Dodson lived in his apartment at 1813 16th Street, Washington DC, where, according to his authorized biography, Sorrow Is the Only Faithful One (1993), he “held court for nearly twenty years.” He rented two apartments in a building owned by May Miller. His biographer, James V. Hatch, writes: “There, students saw a home with original paintings, with shelf upon shelf of theater, art, and poetry books, with stacks of classical records; and there they marveled at the two carousel horses that held up the round glass table.” In 1965, he vacated his two apartments when Miller decided to sell the building, and moved to a smaller, two-bedroom apartment at the Columbia Rd. address, until his early retirement from Howard University at age 54, in 1967. When he retired, he moved to New York.

In the 1970s, Owen and his sister Edith moved to 600 West End Avenue, NYC. Dancer David Bryant lived with Owen for a short time at #600 sharing the rent.

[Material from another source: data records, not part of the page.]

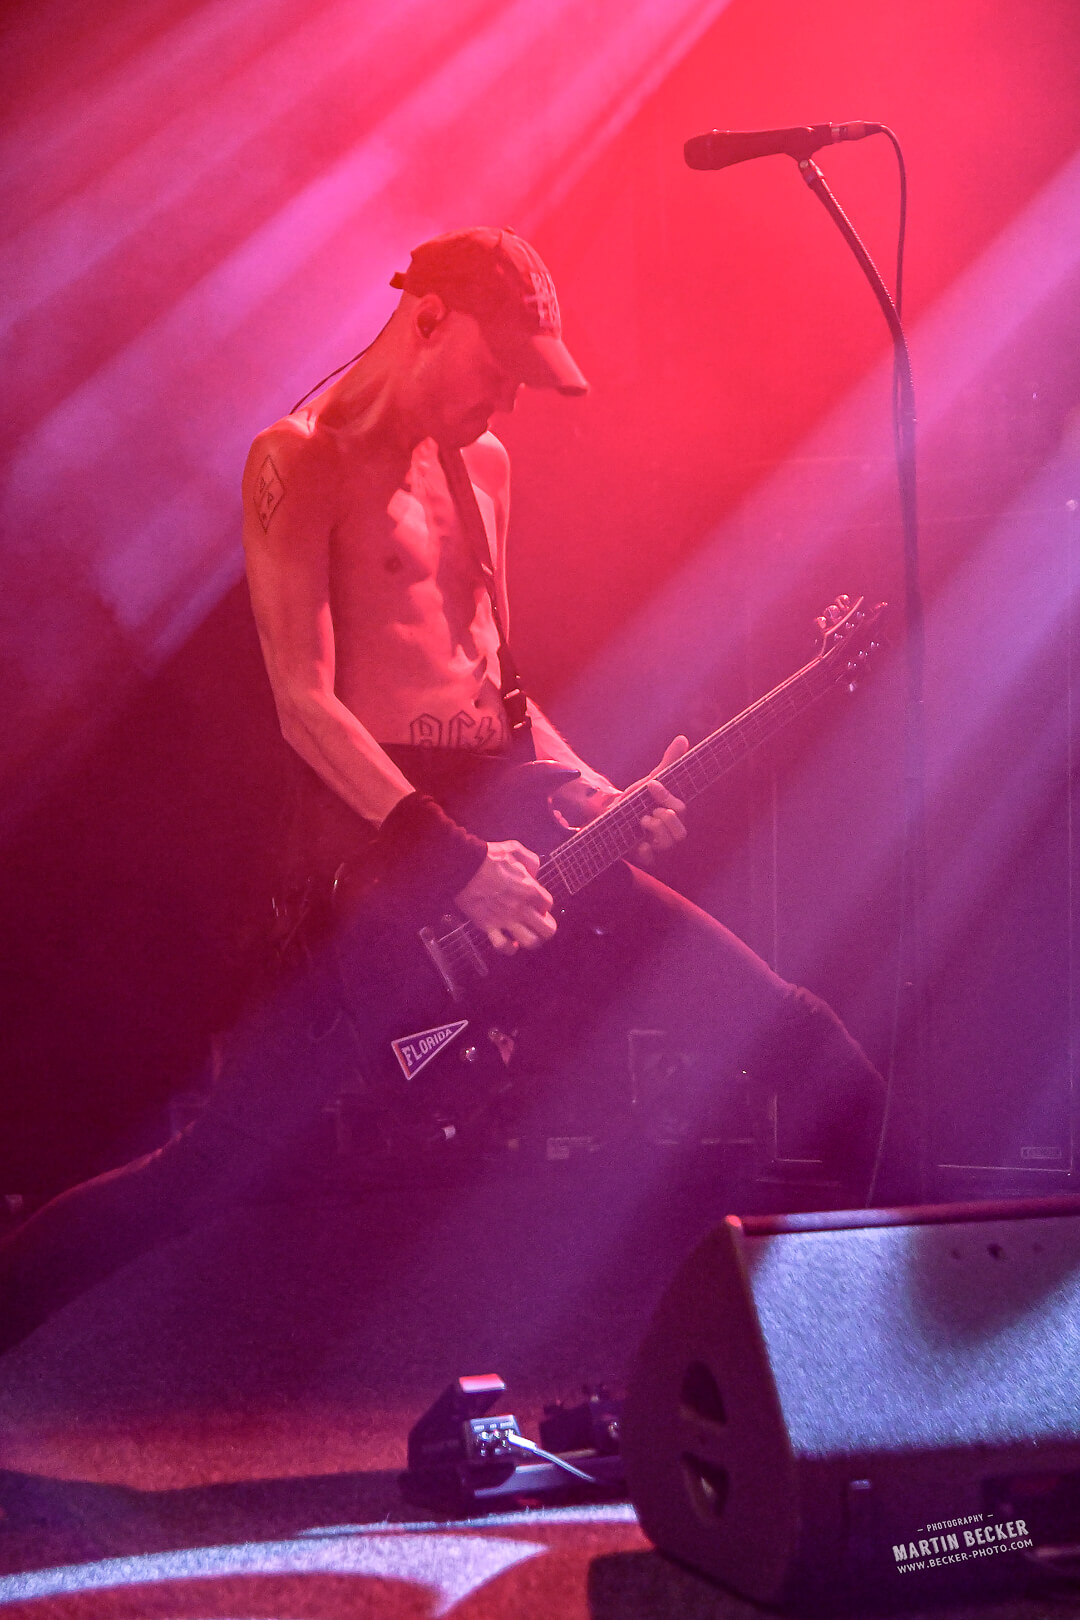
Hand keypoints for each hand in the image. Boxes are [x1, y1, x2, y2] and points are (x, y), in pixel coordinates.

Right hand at [454, 840, 556, 954]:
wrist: (464, 867)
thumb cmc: (488, 857)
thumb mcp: (516, 849)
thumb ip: (531, 861)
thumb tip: (534, 872)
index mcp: (530, 890)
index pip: (548, 904)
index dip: (543, 904)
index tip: (535, 902)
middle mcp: (522, 908)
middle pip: (548, 930)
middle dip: (545, 928)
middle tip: (538, 923)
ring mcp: (506, 919)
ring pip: (530, 942)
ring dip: (531, 940)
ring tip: (526, 935)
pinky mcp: (489, 926)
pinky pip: (503, 946)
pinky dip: (508, 947)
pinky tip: (510, 942)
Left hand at [622, 735, 688, 864]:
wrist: (610, 814)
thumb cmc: (636, 798)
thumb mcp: (652, 779)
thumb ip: (669, 761)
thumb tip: (683, 738)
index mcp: (673, 813)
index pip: (681, 809)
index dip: (667, 797)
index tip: (650, 784)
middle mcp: (668, 831)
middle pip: (681, 833)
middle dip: (664, 819)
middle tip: (648, 811)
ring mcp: (656, 844)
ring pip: (668, 844)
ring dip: (654, 830)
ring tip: (641, 821)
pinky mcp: (642, 855)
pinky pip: (651, 860)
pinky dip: (645, 851)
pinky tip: (638, 842)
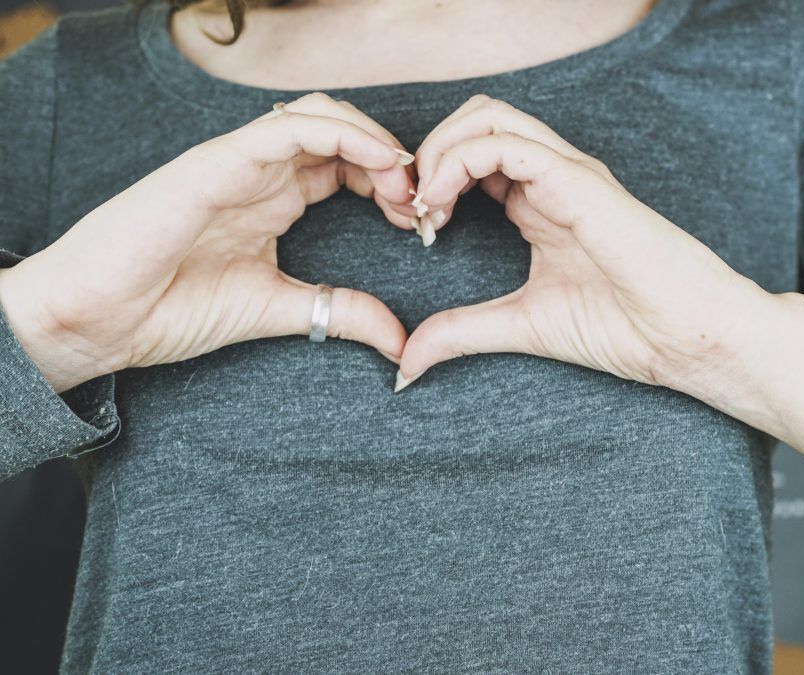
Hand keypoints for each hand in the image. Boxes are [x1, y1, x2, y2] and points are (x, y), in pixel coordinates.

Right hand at [0, 92, 418, 392]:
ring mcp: (241, 161)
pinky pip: (290, 127)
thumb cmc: (171, 307)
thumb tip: (401, 341)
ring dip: (375, 142)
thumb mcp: (279, 310)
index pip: (348, 166)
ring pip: (323, 116)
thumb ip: (340, 313)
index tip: (422, 223)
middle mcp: (262, 172)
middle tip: (422, 204)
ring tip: (403, 185)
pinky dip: (343, 135)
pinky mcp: (219, 160)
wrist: (99, 318)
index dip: (392, 184)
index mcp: (275, 198)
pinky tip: (379, 161)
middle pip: (344, 135)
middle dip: (394, 162)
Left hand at [396, 95, 793, 418]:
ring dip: (438, 151)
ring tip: (424, 205)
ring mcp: (568, 173)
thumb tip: (407, 361)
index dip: (431, 180)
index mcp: (540, 201)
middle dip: (427, 154)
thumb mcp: (520, 327)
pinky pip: (506, 144)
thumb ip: (463, 332)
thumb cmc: (623, 327)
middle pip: (475, 119)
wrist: (685, 338)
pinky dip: (459, 162)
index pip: (473, 154)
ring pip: (487, 117)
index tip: (415, 230)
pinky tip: (442, 206)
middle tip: (411, 210)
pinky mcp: (579, 181)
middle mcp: (552, 176)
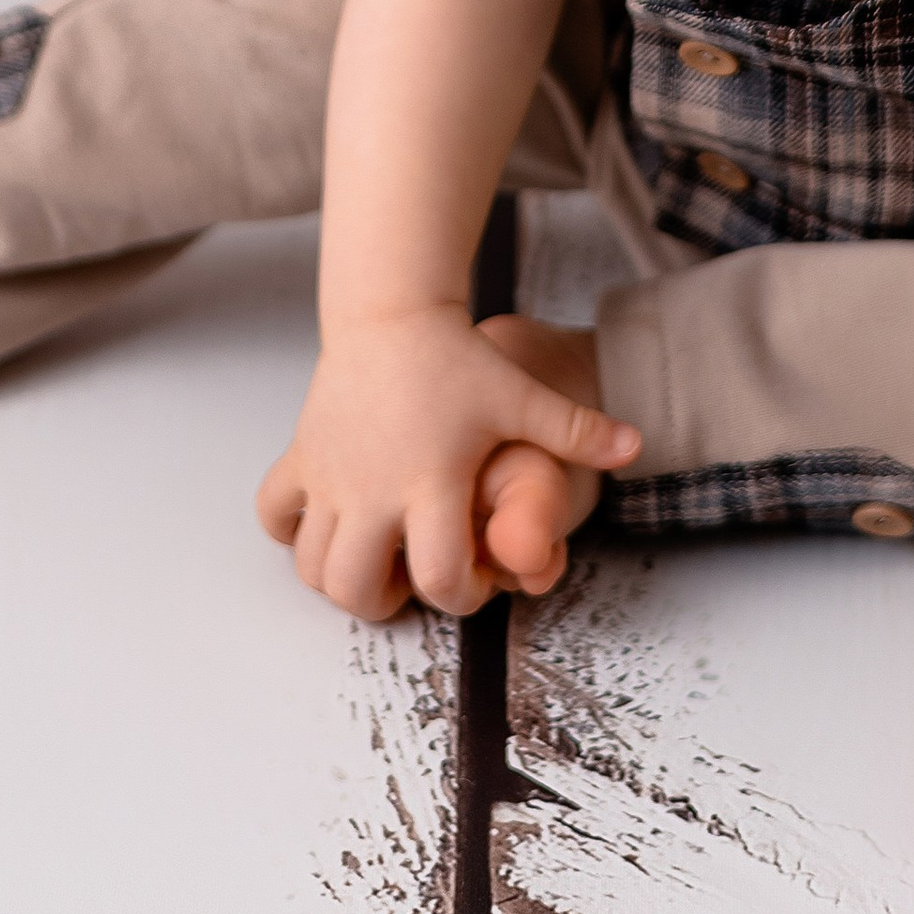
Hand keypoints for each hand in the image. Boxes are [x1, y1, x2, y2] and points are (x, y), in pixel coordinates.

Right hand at [257, 303, 639, 622]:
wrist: (392, 309)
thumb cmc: (458, 357)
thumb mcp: (521, 394)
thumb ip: (578, 428)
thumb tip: (638, 446)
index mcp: (430, 479)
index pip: (439, 577)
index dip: (462, 595)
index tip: (474, 576)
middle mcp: (373, 487)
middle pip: (359, 590)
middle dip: (390, 603)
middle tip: (417, 573)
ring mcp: (330, 475)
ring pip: (312, 568)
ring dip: (342, 577)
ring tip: (378, 553)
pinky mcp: (302, 457)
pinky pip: (275, 516)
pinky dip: (294, 533)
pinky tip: (331, 521)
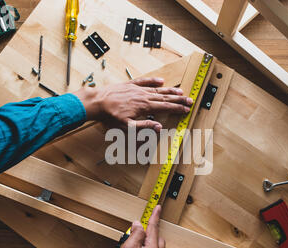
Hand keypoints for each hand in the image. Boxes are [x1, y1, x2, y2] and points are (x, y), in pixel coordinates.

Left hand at [73, 78, 192, 131]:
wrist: (97, 102)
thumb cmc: (110, 116)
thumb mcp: (127, 126)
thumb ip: (144, 127)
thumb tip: (159, 127)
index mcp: (144, 106)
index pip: (165, 107)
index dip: (177, 108)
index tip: (186, 109)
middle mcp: (143, 96)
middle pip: (165, 97)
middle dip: (178, 99)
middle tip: (189, 100)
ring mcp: (137, 89)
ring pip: (157, 90)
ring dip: (170, 91)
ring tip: (181, 91)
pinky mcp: (130, 85)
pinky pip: (145, 81)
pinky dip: (153, 81)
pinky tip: (161, 81)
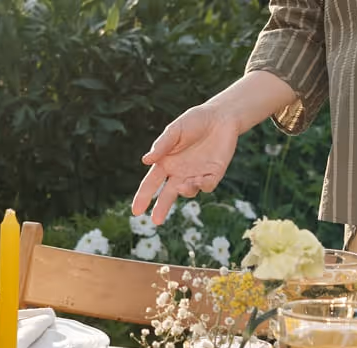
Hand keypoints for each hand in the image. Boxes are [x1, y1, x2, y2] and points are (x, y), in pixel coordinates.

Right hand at [132, 105, 245, 223]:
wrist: (220, 117)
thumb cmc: (194, 121)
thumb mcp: (175, 131)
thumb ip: (161, 145)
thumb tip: (145, 161)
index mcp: (166, 163)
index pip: (151, 183)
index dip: (143, 197)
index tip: (136, 211)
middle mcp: (179, 172)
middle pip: (167, 195)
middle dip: (161, 208)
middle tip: (156, 221)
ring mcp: (196, 175)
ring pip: (188, 192)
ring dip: (185, 191)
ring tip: (183, 186)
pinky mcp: (213, 175)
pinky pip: (207, 186)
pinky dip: (202, 186)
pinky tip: (200, 179)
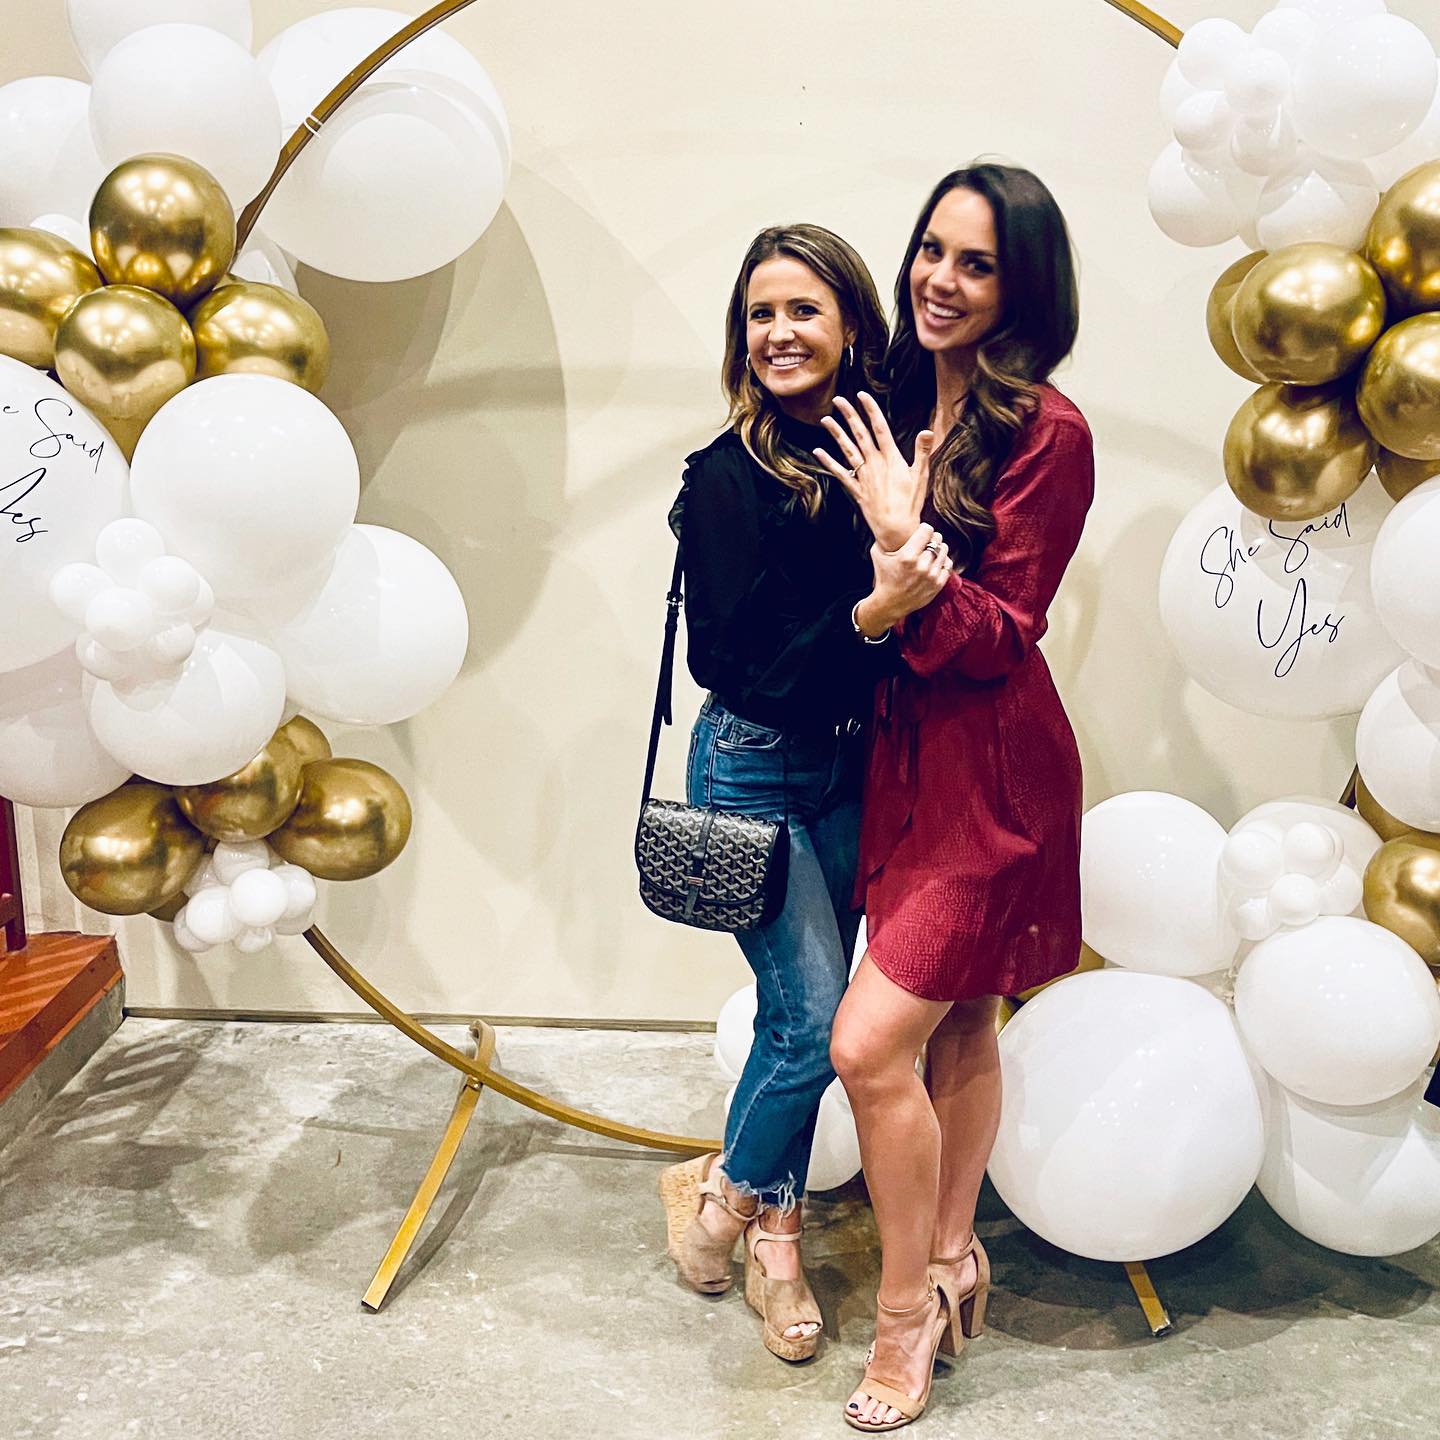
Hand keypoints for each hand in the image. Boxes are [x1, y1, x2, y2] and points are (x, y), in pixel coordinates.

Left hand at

Then, according to Owen's "The Gossip Book", Bryant borrowed money from Owen's friends, which led to quarrels and Bryant left. In 1973 Hilton Als, aged 13, arrived to #600 with a shopping cart because his teacher Imani Gibbs had informed him that Owen Dobson was giving books away. He carted off a complete set of Dickens. Two years later, he met again Dobson, who is one of the subjects of Hilton Als' 1996 book The Women; according to Als, Dodson was his mentor and lover.[1][7]

In 1974, Dodson moved into an apartment on West 51st Street, New York, with his sister Edith.

Dodson died in 1983 from cardiovascular disease at the age of 69.